*Your tasks*.
**1)** Quote the Marion Barry timeline word for word, starting at "Homes Away From" and ending at "in travel expenses.".
**2)** Extend the Marion Barry timeline with new text that picks up after its last sentence.

*Exercise passage*.
++++
Home Improvement March 1995: As uncollected garbage fills in the city’s streets and alleys, Department of Public Works employees—who obscure the departmental logo on their uniforms and truck—unload mulch and spread it on the mayor’s flower beds.

January 1995: Retired police officer Fred Gaskins, a former member of Barry’s security detail who supposedly threatened Barbara Mouring, wins a no-bid contract to build a brick fence around the mayor’s house. Cora Barry initially says that fence will be paid for by private donations; Marion Barry later assures the public that he and his wife will pick up the tab.

1980: Marion and wife No. 3 Effi get a mortgage at 3.25 points below the going rate from the Federal Savings and Loan Association, a bank that was Effi’s employer and was run by Barry supporter William Fitzgerald. Barry later awards Fitzgerald and fellow investors development rights to Gallery Place for $14 million below fair market value.

Homes Away From Home December 1994: For two days, the Barrys celebrate their anniversary in a $2,500-a-night Mayflower hotel suite, guarded by the 12-person mayoral security force and nine extra cops.

1986-87: Reporters discover that Barry has been using the Constituents Services Fund, the “Ceremonial Fund,” and various other pots of cash to pay for more than $100,000 in travel expenses.

It Hurts You More Than It Hurts Me 1995: In the wake of the city’s fiscal crisis, Barry promises to take a 20-percent pay-cut. He subsequently revises that figure to 15 percent, then 10, then 5. Current mayoral salary: unknown.

1980: Right before ordering a freeze on city promotions and hirings, Barry gives raises to his top five aides. He eliminates all city chauffeurs, except his (two full-time and one part-time). Barry claims firing his drivers would be inefficient since he does “a lot of work in the car.”
++++
Stored data entries:
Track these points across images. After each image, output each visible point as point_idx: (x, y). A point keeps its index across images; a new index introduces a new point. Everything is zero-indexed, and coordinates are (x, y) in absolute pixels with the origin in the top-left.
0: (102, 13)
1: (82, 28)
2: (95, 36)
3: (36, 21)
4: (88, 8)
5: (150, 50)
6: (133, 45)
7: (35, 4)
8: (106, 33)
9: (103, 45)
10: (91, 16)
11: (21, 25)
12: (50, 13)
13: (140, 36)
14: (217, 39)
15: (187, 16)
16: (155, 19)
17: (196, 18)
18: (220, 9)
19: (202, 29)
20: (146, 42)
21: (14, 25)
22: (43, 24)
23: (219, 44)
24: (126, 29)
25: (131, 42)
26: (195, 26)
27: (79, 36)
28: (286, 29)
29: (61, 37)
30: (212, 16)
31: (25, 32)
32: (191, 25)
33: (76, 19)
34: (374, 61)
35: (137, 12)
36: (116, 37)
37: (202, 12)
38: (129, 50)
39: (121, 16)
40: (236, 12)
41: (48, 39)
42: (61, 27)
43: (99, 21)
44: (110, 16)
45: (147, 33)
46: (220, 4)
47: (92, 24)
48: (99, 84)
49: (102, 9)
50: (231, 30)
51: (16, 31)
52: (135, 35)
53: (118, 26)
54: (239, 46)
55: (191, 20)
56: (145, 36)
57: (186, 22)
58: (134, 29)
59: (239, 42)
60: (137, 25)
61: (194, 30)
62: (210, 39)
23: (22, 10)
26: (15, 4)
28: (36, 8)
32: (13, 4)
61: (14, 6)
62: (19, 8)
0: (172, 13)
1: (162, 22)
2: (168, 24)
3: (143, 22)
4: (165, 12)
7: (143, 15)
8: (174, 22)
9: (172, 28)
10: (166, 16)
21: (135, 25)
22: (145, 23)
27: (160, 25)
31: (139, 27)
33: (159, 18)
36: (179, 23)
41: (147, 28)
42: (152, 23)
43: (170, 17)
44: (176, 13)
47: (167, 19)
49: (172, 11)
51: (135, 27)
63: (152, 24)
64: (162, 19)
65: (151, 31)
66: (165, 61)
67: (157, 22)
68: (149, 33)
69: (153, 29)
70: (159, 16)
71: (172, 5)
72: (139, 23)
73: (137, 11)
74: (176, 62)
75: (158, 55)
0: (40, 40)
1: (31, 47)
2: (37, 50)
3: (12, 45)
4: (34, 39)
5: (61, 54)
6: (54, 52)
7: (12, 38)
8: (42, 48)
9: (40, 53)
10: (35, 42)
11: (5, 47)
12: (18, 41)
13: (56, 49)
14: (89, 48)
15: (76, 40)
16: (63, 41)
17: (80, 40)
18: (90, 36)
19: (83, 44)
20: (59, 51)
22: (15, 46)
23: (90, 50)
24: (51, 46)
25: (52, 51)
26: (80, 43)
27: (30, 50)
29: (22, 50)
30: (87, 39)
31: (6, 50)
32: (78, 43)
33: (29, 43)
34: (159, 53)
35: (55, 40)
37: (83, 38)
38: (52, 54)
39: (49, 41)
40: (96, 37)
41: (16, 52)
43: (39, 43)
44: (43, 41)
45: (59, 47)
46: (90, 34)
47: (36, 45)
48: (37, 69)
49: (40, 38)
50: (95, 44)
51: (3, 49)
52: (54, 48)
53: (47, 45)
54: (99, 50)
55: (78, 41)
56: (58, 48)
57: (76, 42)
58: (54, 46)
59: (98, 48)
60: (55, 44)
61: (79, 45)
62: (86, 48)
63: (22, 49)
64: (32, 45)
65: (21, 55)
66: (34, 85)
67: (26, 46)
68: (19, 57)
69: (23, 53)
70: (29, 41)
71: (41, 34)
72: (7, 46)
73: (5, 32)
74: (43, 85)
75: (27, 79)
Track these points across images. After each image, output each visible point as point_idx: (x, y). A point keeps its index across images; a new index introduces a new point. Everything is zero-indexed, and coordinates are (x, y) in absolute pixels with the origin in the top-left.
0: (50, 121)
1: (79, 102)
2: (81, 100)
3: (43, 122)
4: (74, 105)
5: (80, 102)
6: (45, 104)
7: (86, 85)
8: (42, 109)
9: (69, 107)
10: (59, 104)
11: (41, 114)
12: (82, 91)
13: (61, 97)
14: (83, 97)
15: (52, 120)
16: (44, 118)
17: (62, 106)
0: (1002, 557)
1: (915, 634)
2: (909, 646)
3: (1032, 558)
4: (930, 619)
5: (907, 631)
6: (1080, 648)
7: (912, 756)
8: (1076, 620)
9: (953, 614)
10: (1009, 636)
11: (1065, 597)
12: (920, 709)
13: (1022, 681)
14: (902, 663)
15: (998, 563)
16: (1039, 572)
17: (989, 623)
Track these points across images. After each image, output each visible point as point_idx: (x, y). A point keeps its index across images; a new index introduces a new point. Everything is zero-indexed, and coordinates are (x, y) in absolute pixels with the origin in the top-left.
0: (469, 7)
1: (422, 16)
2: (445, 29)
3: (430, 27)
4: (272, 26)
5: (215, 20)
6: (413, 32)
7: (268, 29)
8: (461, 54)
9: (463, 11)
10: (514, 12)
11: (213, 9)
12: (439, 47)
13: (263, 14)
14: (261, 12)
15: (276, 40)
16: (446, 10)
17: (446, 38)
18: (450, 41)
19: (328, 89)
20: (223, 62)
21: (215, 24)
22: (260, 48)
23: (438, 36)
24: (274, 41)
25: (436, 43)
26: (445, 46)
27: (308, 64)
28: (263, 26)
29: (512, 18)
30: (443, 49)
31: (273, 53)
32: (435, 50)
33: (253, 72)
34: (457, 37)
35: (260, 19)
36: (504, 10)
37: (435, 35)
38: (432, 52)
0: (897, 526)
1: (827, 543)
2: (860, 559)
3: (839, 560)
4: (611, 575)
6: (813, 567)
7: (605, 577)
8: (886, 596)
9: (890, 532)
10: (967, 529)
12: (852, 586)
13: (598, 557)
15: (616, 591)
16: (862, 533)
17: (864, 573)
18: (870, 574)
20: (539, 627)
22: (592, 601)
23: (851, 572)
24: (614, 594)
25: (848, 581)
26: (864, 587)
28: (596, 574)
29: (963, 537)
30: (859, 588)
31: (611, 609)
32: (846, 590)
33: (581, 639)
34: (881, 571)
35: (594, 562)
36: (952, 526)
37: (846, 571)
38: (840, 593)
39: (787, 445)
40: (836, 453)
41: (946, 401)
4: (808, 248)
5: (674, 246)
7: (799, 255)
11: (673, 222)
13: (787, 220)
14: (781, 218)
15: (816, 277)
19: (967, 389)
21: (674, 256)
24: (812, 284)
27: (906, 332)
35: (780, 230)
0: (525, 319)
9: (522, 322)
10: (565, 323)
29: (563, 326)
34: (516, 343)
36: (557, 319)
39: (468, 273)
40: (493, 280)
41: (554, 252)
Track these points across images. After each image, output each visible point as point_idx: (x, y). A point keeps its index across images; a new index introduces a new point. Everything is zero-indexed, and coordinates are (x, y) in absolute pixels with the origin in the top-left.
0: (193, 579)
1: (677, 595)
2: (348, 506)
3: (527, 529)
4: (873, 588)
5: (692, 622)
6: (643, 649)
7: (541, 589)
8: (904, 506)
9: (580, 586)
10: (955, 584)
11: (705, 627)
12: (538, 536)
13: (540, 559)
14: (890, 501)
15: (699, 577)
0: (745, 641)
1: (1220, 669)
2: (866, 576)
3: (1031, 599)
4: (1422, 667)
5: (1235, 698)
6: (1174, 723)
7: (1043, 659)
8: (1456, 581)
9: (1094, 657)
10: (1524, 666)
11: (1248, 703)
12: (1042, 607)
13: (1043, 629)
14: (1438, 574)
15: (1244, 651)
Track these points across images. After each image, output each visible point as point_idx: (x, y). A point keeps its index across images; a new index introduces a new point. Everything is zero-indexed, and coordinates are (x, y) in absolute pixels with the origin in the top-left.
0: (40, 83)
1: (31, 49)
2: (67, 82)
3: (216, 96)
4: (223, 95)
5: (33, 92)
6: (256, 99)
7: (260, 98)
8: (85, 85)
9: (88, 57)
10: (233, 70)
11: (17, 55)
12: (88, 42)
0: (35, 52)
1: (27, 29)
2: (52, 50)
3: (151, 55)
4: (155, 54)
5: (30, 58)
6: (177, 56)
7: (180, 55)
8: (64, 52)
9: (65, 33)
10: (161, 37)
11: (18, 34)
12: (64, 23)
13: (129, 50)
++++
*Solved problems*.
**1)**
Homes Away From Home December 1994: For two days, the Barrys celebrate their anniversary in a $2,500-a-night Mayflower hotel suite, guarded by the 12-person mayoral security force and nine extra cops.

1986-87: Reporters discover that Barry has been using the Constituents Services Fund, the “Ceremonial Fund,” and various other pots of cash to pay for more than $100,000 in travel expenses.

**2)**
Prêt à Porter 1994: Barry buys his trademark Kente-lapeled suits at a deep discount, but does not report it on his campaign finance forms.

1987-88: Effi Barry buys a fur coat on layaway, but fails to pay her bill. A Barry employee cuts a city check for the coat. When the scandal breaks, the wife of mega-lobbyist David Wilmot reimburses the city for the coat.

Money for Something 1994: Boxing promoter Rock Newman tells the Washington Post he spent $50,000 to help Barry get elected, though the donation is not recorded on Barry’s campaign finance forms. The Office of Campaign Finance (OCF) fails to investigate. Newman is now the front-runner to become the minority partner in the arena deal.

1985: Using a dummy corporation to shield the deal, developer Jeffrey Cohen makes Barry a 10 percent partner in a $1 million building. (In a complicated transaction a few months earlier, Cohen had manipulated the city to bail him out to the tune of $12.5 million.) Barry then puts a bill before the council to float a $9 million bond for another Cohen real estate project. In 1989, OCF fined Barry $500 for failing to disclose his financial relationship with Cohen.